Bis Barcelona gab es nichts Besonderes mehr. Diesmal ritten sie offen in die Stadt. Zusammen mit ihrer Eskorte erregten sie beträchtliches Aufsehen. Ein Torwächter des Walis führte sie zum Palast. Abdallah ließ seinen Trupp dort im Hof rasten, den Verpflegungsvorrat für die restliche Reise aufstocken, und machte dem Wali kurz seine Aufwartung. Der nahm befriedigt das positive Ergebnis der Unternehmung zur Kenntnis und übereichte seinem erfolgreichen Gesandten zur Belohnung einen schweren Goldring. Er kicherte nicht wenig über das Aufsehen, das sein Mädchen-Quartett in Paderborn erregt hatte. Brüllte vor Lachen über die Geschichte vom Mädchentausch.
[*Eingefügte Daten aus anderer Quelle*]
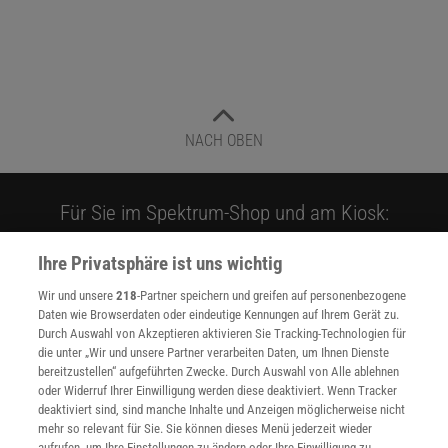
NACH OBEN
Für Sie im Spektrum-Shop und am Kiosk:
Ihre Privatsphäre ist uns wichtig
Wir und unsere
218
-Partner speichern und greifen auf personenbezogene
Daten wie Browserdaten oder eindeutige Kennungen auf Ihrem Gerät zu.
Durch Auswahl von Akzeptieren aktivieren Sie Tracking-Technologien für
die unter „Wir und unsere Partner verarbeiten Daten, um Ihnen Dienste
bereitzustellen“ aufgeführten Zwecke. Durch Auswahl von Alle ablehnen
WEITERE NEUERSCHEINUNGEN
SPEKTRUM SHOP
oder Widerruf Ihrer Einwilligung werden diese deaktiviert. Wenn Tracker
deaktiviert sind, sind manche Inhalte und Anzeigen möglicherweise nicht
mehr so relevant für Sie. Sie können dieses Menü jederzeit wieder
aufrufen, um Ihre Einstellungen zu ändern oder Ihre Einwilligung zu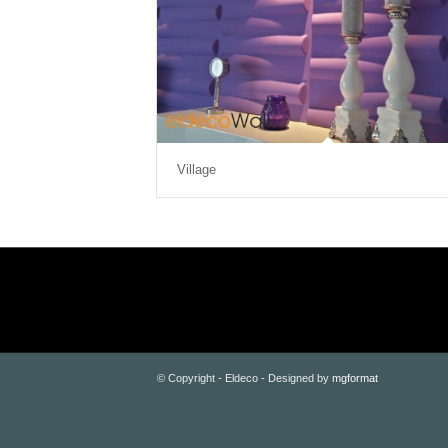
Village
© Copyright - Eldeco - Designed by
mgformat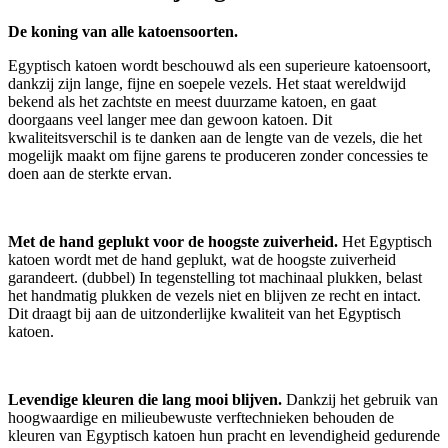
De koning van alle katoensoorten.
Egyptisch katoen wordt beschouwd als een superieure katoensoort,
dankzij zijn lange, fijne en soepele vezels. Het staat wereldwijd
bekend als het zachtste en meest duurzame katoen, en gaat
doorgaans veel langer mee dan gewoon katoen. Dit
kwaliteitsverschil is te danken aan de lengte van de vezels, die het
mogelijk maakt om fijne garens te produceren zonder concessies te
doen aan de sterkte ervan.
Met de hand geplukt voor de hoogste zuiverheid.
Het Egyptisch
katoen wordt met de hand geplukt, wat de hoogste zuiverheid
garandeert. (dubbel) In tegenstelling tot machinaal plukken, belast
het handmatig plukken de vezels niet en blijven ze recht en intact.
Dit draagt bij aan de uitzonderlijke kwaliteit van het Egyptisch
katoen.
Levendige kleuren die lang mooi blijven.
Dankzij het gebruik van
hoogwaardige en milieubewuste verftechnieken behouden de
kleuren van Egyptisch katoen hun pracht en levendigheid gedurende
Zeigte volles Verständnis dafür, dass sein Gast sofort weiterstrebte. Dem Wali von Huesca werde er sofort die freudige Botschaft durch einen reitenden Boten übermitteln, versprach er noch, dann schieden sie schon wieder voneinander.
In munterem Trab bewältigten die in weiteren fünf Tagen, nur von der hoch sommerlichen Hitze geplagt, die letzte Strecke nach Zaragoza.